Alors que le déconfinement est déjà bien entamé, la problématique sociale dérivant de la crise du Covid-19 a-t-elle été suffisamment prise en compte?
L'ensemble de la classe politique n'a pas encore pris la mesure de l'urgence de la crise sociale. Le gouvernement a été très occupé par la relance économique, qui est étroitement liée à l'aspect social, je ne le nie pas. Mais aujourd'hui, c'est le momentum.
"Il faut au plus vite des mesures. Ça coûtera certes de l'argent. Mais cela coûtera beaucoup plus cher si on ne fait rien!"
Pourquoi exactement maintenant?
L'économie est en partie relancée, les magasins ont rouvert. Et les chiffres arrivent, montrant l'ampleur du problème, ainsi que des témoignages ou des vidéos montrant par exemple les files énormes devant l'aide alimentaire.
Qui sont les victimes?
"Ces gens ont faim!"
Il y a ceux qui avaient déjà du mal avant à joindre les deux bouts. Pour eux, c'est pire aujourd'hui. Mais arrivent aussi les nouveaux pauvres. Avant, 16,8% de la population était considérée précaire. Aujourd'hui, 200.000 personnes s'y ajoutent. Il y a les étudiants qui avaient un job leur permettant de payer leur logement, se nourrir... Ils n'ont pas accès au chômage. Il y a les intérimaires qui n'avaient pas assez de jours de travail pour bénéficier d'aides. Il y a les indépendants. Il va y avoir de nombreuses faillites... Savez-vous que le nombre de suicides a augmenté après la crise financière de 2008, pour les petits comme pour les grands indépendants? N'oublions pas les artistes... Les aides, comme le chômage temporaire ou le droit-passerelle, mettent parfois beaucoup de temps à se débloquer. Certains n'ont plus rien touché depuis deux mois.

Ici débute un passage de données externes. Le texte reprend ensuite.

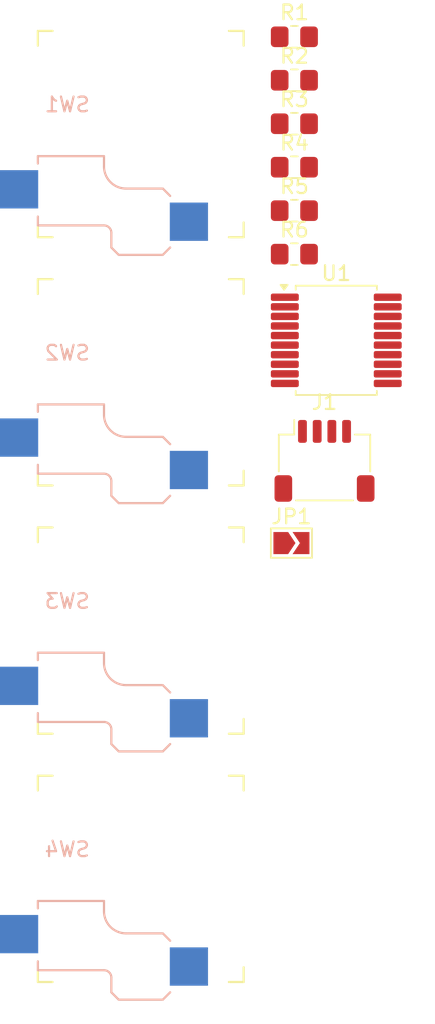
<source format=kicad_pcb>
(kicad_pcb
	(version 20241229)
	(generator "pcbnew")
	(generator_version "9.0")
	(general
		(thickness 1.6)
		(legacy_teardrops no)
	)
	(paper "A4")
	(layers
		(0 "F.Cu" signal)
		(2 "B.Cu" signal)
		(9 "F.Adhes" user "F.Adhesive")
		(11 "B.Adhes" user "B.Adhesive")
		(13 "F.Paste" user)
		(15 "B.Paste" user)
		(5 "F.SilkS" user "F.Silkscreen")
		(7 "B.SilkS" user "B.Silkscreen")
		(1 "F.Mask" user)
		(3 "B.Mask" user)
		(17 "Dwgs.User" user "User.Drawings")
		(19 "Cmts.User" user "User.Comments")
		(21 "Eco1.User" user "User.Eco1")
		(23 "Eco2.User" user "User.Eco2")
		(25 "Edge.Cuts" user)
		(27 "Margin" user)
		(31 "F.CrtYd" user "F.Courtyard")
		(29 "B.CrtYd" user "B.Courtyard")
		(35 "F.Fab" user)
		(33 "B.Fab" user)
		(39 "User.1" user)
		(41 "User.2" user)
		(43 "User.3" user)
		(45 "User.4" user)
	)
	(setup
		(pad_to_mask_clearance 0)
		(allow_soldermask_bridges_in_footprints no)
		(tenting front back)
		(pcbplotparams
			(layerselection 0x00000000_00000000_55555555_5755f5ff)
			(plot_on_all_layers_selection 0x00000000_00000000_00000000_00000000)
			(disableapertmacros no)
			(usegerberextensions no)
			(usegerberattributes yes)
			(usegerberadvancedattributes yes)
			(creategerberjobfile yes)
			(dashed_line_dash_ratio 12.000000)
			(dashed_line_gap_ratio 3.000000)
			(svgprecision 4)
			(plotframeref no)
			(mode 1)
			(useauxorigin no)
			(hpglpennumber 1)
			(hpglpenspeed 20)
			(hpglpendiameter 15.000000)
			(pdf_front_fp_property_popups yes)
			(pdf_back_fp_property_popups yes)
			(pdf_metadata yes)
			(pdf_single_document no)
			(dxfpolygonmode yes)
			(dxfimperialunits yes)
			(dxfusepcbnewfont yes)
			(psnegative no)
			(psa4output no)
			(plot_black_and_white yes)
			(plotinvisibletext no)
			(sketchpadsonfab no)
			(plotpadnumbers no)
			(hidednponfab no)
			(sketchdnponfab yes)
			(crossoutdnponfab yes)
			(subtractmaskfromsilk no)
			(outputformat 1)
			(mirror no)
			(drillshape 1)
			(scaleselection 1)
			(outputdirectory "")
		)
	)
	(net 0 "")
	(net 1 "/SDA")
	(net 2 "VCC")
	(net 3 "/SCL")
	(net 4 "GND")
	(net 5 "/A0")
	(net 6 "Net-(U1-~{RESET})")
	(net 7 "/middle")
	(net 8 "/ring")
	(net 9 "/pinky")
	(net 10 "/index")
	(net 11 "unconnected-(U1-GP5-Pad17)")
	(net 12 "unconnected-(U1-GP6-Pad18)")
	(net 13 "unconnected-(U1-NC-Pad11)")
	(net 14 "unconnected-(U1-NC-Pad10)")
	(net 15 "unconnected-(U1-INT-Pad8)")
	(net 16 "unconnected-(U1-NC-Pad7)")
	(net 17 "unconnected-(U1-GP7-Pad19)")
	(net 18 "unconnected-(U1-GP4-Pad16)")
	(footprint "Resistor_SMD:R_0805_2012Metric_Pad1.20x1.40mm_HandSolder" (layer "F.Cu") (at 211.345 67.23))
	(footprint "Package_SO:SSOP-20_5.3x7.2mm_P0.65mm" (layer "F.Cu") (at 214.195 81.93))
	(footprint "Jumper:SolderJumper-2_P1.3mm_Open_TrianglePad1.0x1.5mm" (layer "F.Cu") (at 211.145 95.69))
	(footprint "footprints:Kailh_socket_PG1350" (layer "F.Cu") (at 200.895 67.93))
	(footprint "Resistor_SMD:R_0805_2012Metric_Pad1.20x1.40mm_HandSolder" (layer "F.Cu") (at 211.345 70.18))
	(footprint "Connector_JST:JST_SH_SM04B-SRSS-TB_1x04-1MP_P1.00mm_Horizontal" (layer "F.Cu") (at 213.395 90.11))
	(footprint "footprints:Kailh_socket_PG1350" (layer "F.Cu") (at 200.895 84.78))
	(footprint "Resistor_SMD:R_0805_2012Metric_Pad1.20x1.40mm_HandSolder" (layer "F.Cu") (at 211.345 73.13))
	(footprint "Resistor_SMD:R_0805_2012Metric_Pad1.20x1.40mm_HandSolder" (layer "F.Cu") (at 211.345 64.28))
	(footprint "Resistor_SMD:R_0805_2012Metric_Pad1.20x1.40mm_HandSolder" (layer "F.Cu") (at 211.345 76.08))
	(footprint "footprints:Kailh_socket_PG1350" (layer "F.Cu") (at 200.895 101.63))
	(footprint "footprints:Kailh_socket_PG1350" (layer "F.Cu") (at 200.895 118.48))
	(footprint "Resistor_SMD:R_0805_2012Metric_Pad1.20x1.40mm_HandSolder" (layer "F.Cu") (at 211.345 61.33))
	(embedded_fonts no)
)

</source>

Les travailleurs au noir ont été les premiers à s'ajouter dans les files d'aide alimentaire. Les familles monoparentales ont aussi du mal. Comment retourner au travail avec des enfants à garder? Le congé parental Corona n'est pas à temps plein!
Comment s'exprime cette crise sociale?
Ces gens ont faim! Avant la crise sanitaire, 450.000 personnes faisaient appel à l'aide alimentaire. En chaîne humaine, c'est de Bruxelles à Ostende. Au moins 100.000 personnes s'y ajoutent aujourd'hui!
Que redoutez-vous si ce problème n'est pas traité rapidement?
On ne peut pas laisser les CPAS et le secteur du non-marchand prendre en charge la déferlante de précarité. Ils ne pourront pas éponger toutes les demandes qui arrivent. Il faut au plus vite des mesures. Ça coûtera certes de l'argent. Mais cela coûtera beaucoup plus cher si on ne fait rien!
Que faire?
"La première chose à faire, c'est de transformer l'aide matérielle en aide financière."
Sur le plan idéologique et éthique, ces longues files, de plusieurs centaines de mètres parfois, sont déjà un non-sens. Mais sur le plan sanitaire, vous imaginez? La première chose à faire, c'est de transformer l'aide matérielle en aide financière. En proposant un chèque alimentaire permettant de faire ses achats à l'épicerie du coin, plutôt que de prendre deux bus pour attendre un colis. De plus, le système d'aide alimentaire, avec toute sa logistique, nous coûte très cher et renforce le système à deux vitesses.
Il faut aussi trouver une solution politique pour donner du cash aux personnes en difficultés, sans perdre de temps avec des intermédiaires et des services saturés. J'ai plein d'idées, je reste disponible pour en discuter avec le gouvernement. Regardez par exemple la prime Covid en France.
Le social, ce n'est pas que les difficultés financières...
Le personnel de la santé mentale est aussi très inquiet. Il y a des risques de traumatismes très importants notamment pour les enfants qui ne sont pas sortis pendant des semaines. Certains ne sont même pas connectés à leurs copains... Il faut réagir au plus vite! Certaines écoles ont élargi leur accueil, un système se met en place dans les communes, avec l'aide du secteur culturel et social. Il faut une solution pour cet été et au cas où une nouvelle vague de contamination se déclencherait. Il y a urgence.